**Task directions**
In the records, each line holding "pixels" must be reported.

**Dataset records**
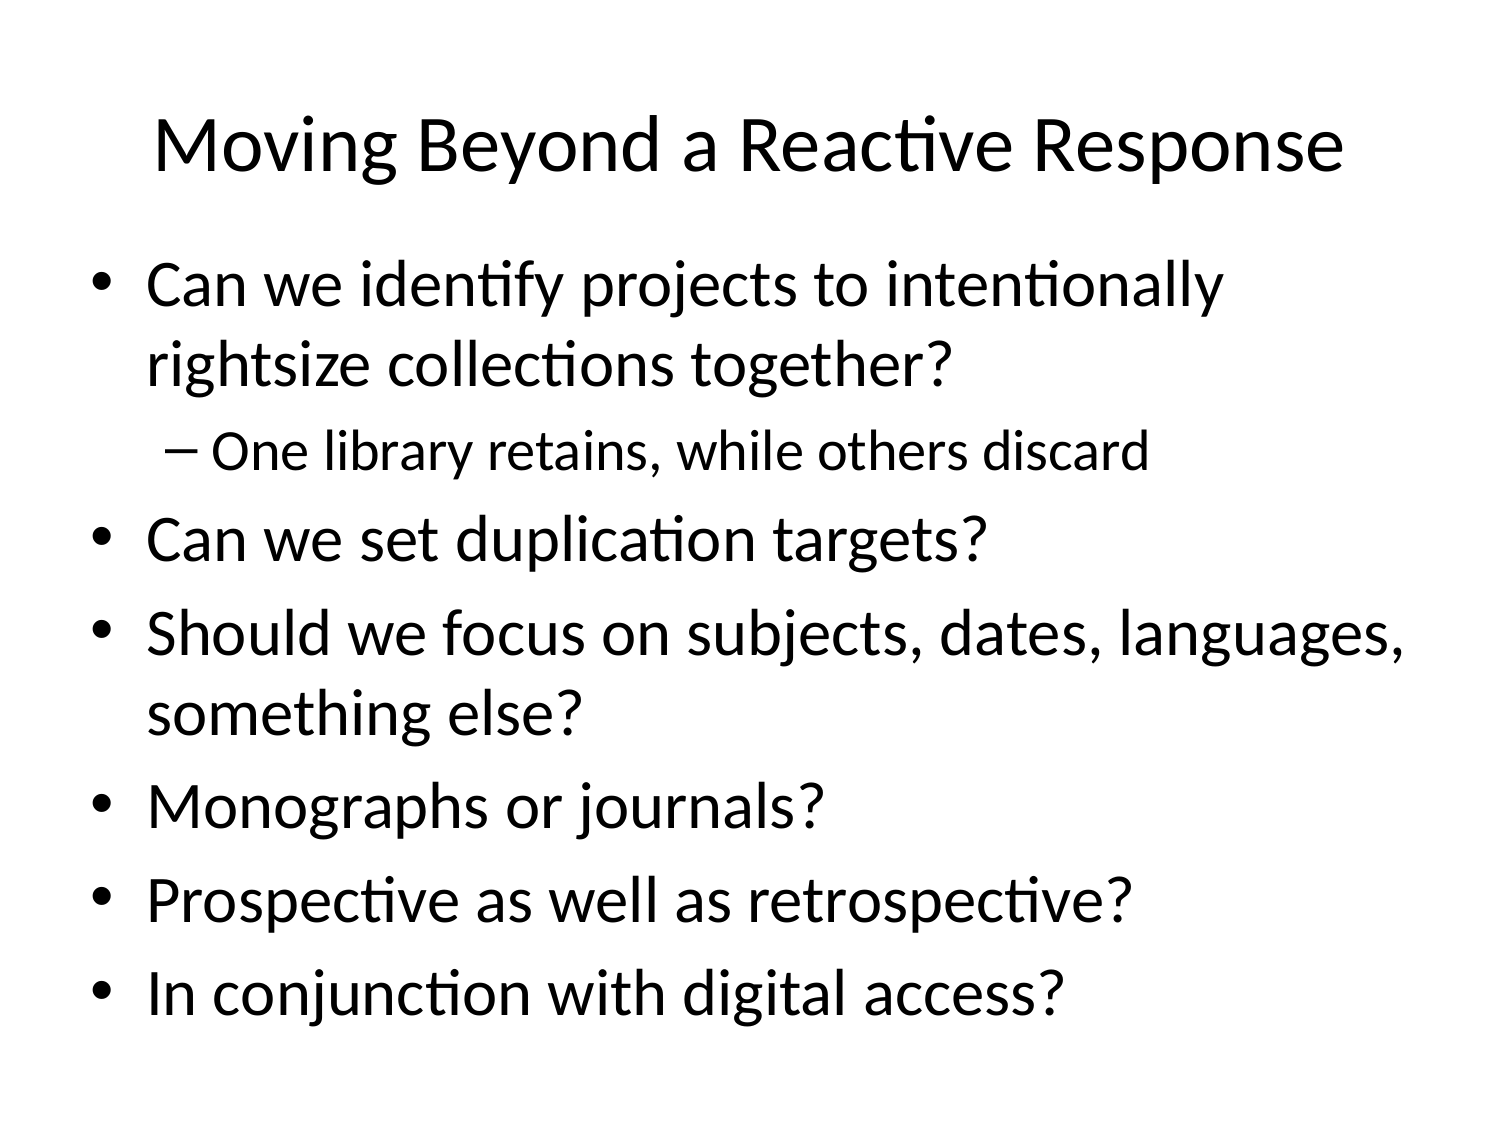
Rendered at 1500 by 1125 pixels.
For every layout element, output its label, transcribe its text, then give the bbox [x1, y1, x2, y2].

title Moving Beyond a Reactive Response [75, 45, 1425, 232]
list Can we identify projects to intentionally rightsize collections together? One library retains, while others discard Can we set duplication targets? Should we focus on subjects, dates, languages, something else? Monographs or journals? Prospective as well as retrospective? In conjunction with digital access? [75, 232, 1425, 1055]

...

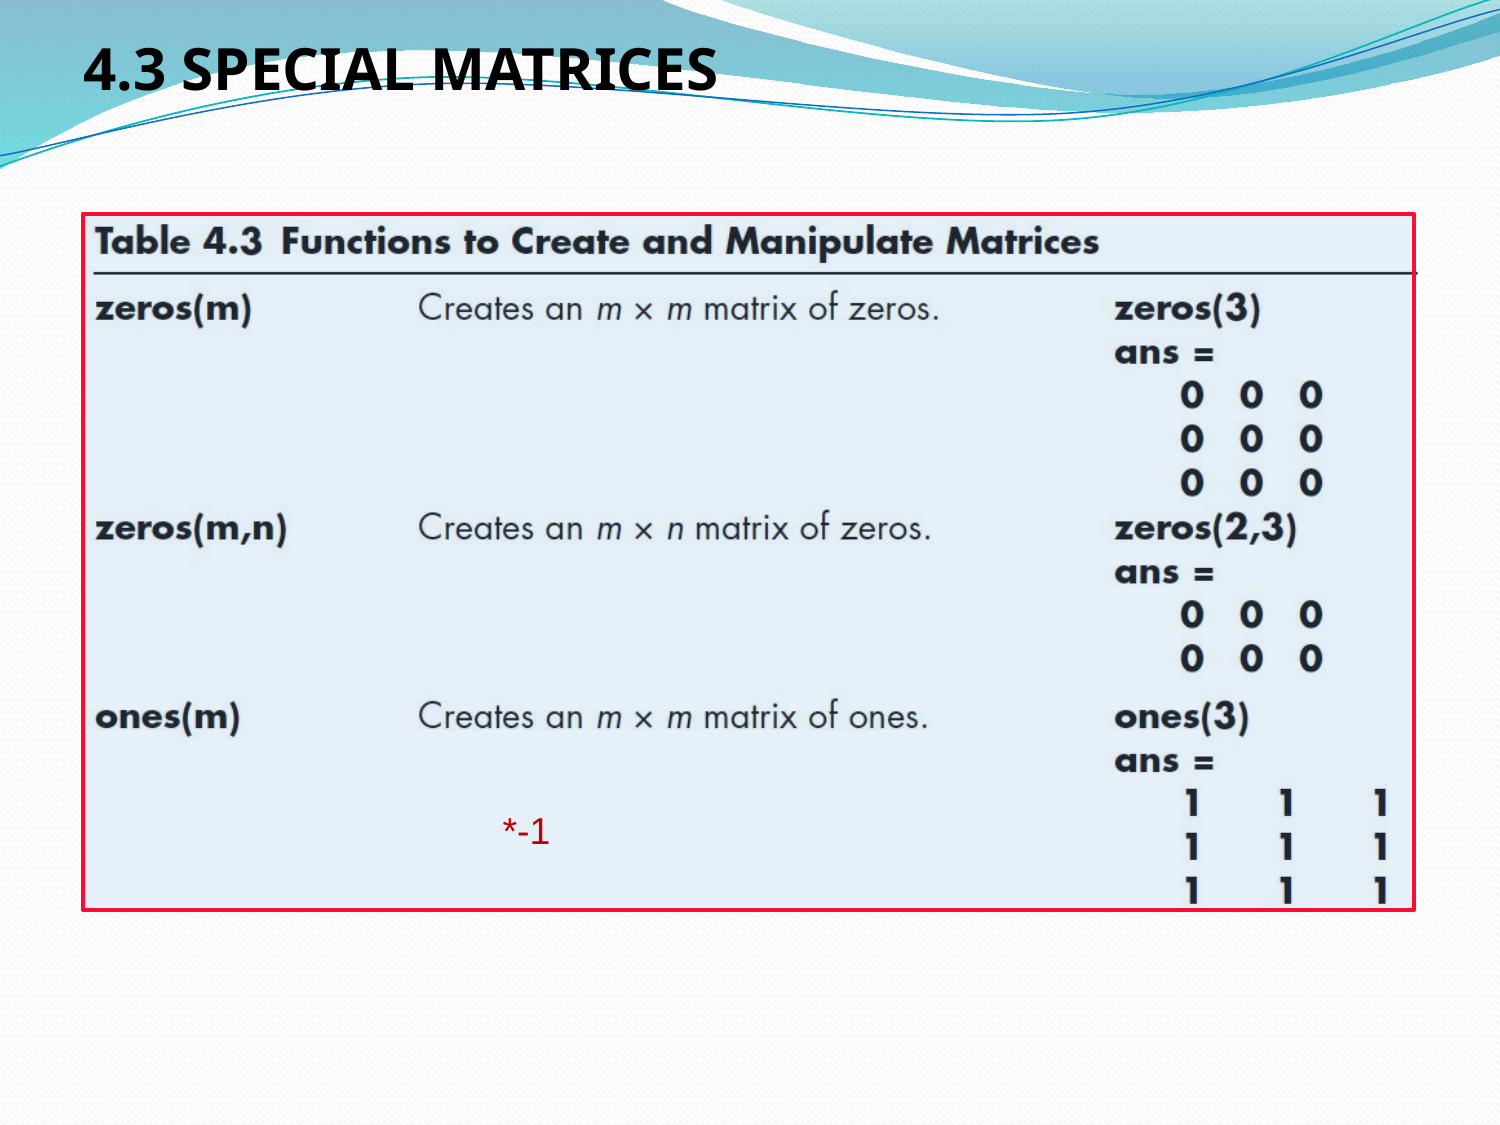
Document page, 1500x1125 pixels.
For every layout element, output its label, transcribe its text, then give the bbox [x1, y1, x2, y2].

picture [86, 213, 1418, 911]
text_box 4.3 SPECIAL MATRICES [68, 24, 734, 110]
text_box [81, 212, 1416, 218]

**Your response**
Rendered at 1500 by 1125 pixels.
Document page, 1500x1125 pixels.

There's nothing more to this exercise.